Hacker News new | ask | show | jobs
by moonshotideas 1370 days ago
Out of curiosity, how did you solve the issue of extracting text from the pdf, error free? Or did you use another package?
2 comments

Looking at the list of dependencies, it seems like they use poppler-cpp to render the PDFs.

https://gitlab.com/pdfgrep/pdfgrep#dependencies

Popper tools pdftotext -layout is great
Curious as well. About a year ago I was implementing what I thought naively might not be a very difficult verification that a specific string existed (case sensitive or insensitive) within a PDF's text and had many cases where text viewed was clearly rendered in the document but many libraries couldn't identify the text. It's my understanding there's a lot of variance in how a rendered PDF may be presenting something one may assume is a simple string that really isn't after going down the rabbit hole (wasn't too surprising because I dont like to make simplicity assumptions).

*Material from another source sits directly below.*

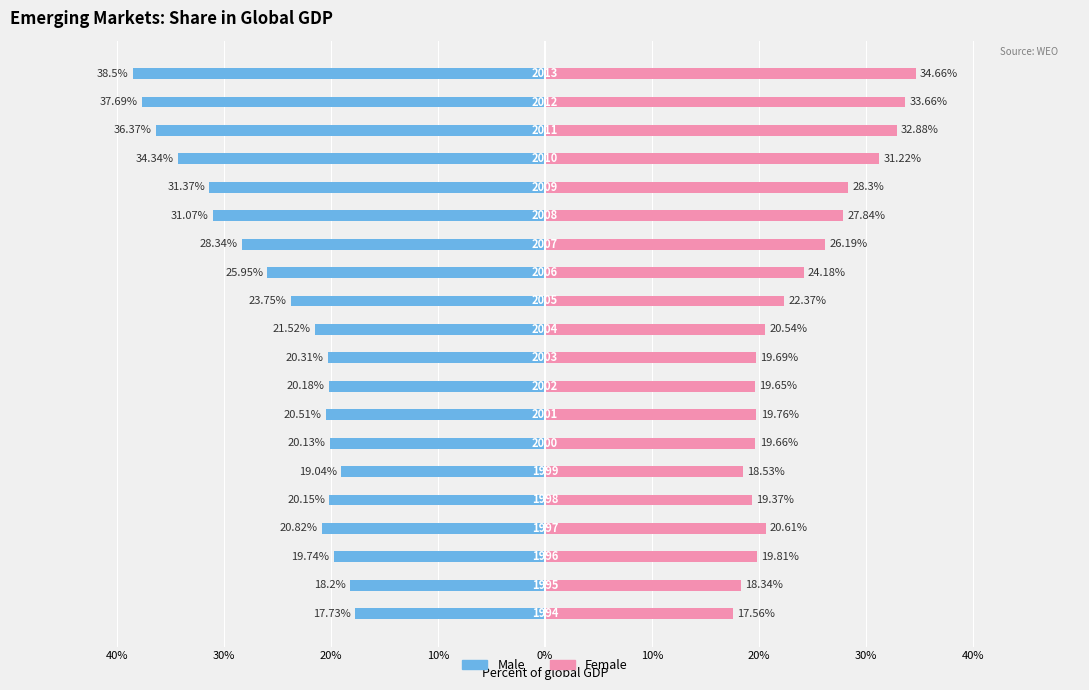

The value of Female at 14 is 27.8. True or false?

True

I couldn't find anything at the time that seemed to be error free.

Aside from applying document rendering with OCR and text recognition approaches, I ended up living with some error rate there. I think PDFgrep was one of the libraries I tested. Some other people just used libraries/tools as is with no sort of QAing but from my sample applying to several hundred verified documents, pdfgrep (and others) missed some.